Anche Stefano Fassina ha tuonato contro il capo del governo: "Renzi non ha affatto scaricato i poteri forti. Anzi. Ne porta avanti l’agenda, accompagnandola a una retorica anti-establishment. Pertanto lo fa assai più di Monti e in modo molto più efficace di Monti". E ancora: "Noi andiamo avanti e al Senato voteremo gli emendamenti che abbiamo presentato. C’è chi vede un partito bulgaro, noi invece vogliamo discutere nel merito. Abbiamo chiesto un confronto in questi giorni, ma da Renzi non abbiamo ottenuto alcuna risposta". Insomma, la minoranza democratica appare agguerrita. Almeno a parole.

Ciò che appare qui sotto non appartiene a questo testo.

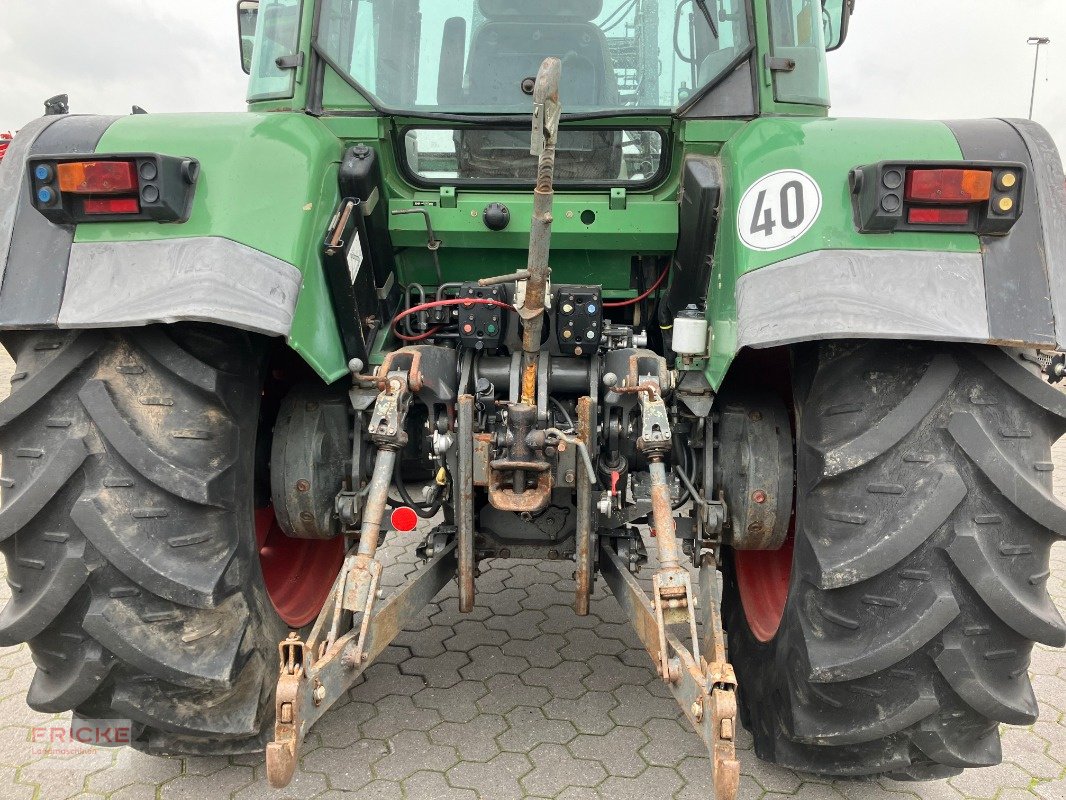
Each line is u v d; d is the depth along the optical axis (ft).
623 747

Renzi sfida i sindacati e la minoranza
"Vi propongo di votare con chiarezza al termine della direzione un documento che segni il cammino del Pd sui temi del lavoro e ci consenta di superare alcuni tabù che ci hanno caratterizzato in questi anni", ha detto Matteo Renzi alla direzione Pd, proponendo "profonda riorganizzazione del mercato del lavoro e anche del sistema del welfare. Le mediazioni vanno bene, il compromesso va bene, ma non si fanno a tutti i costi i compromessi".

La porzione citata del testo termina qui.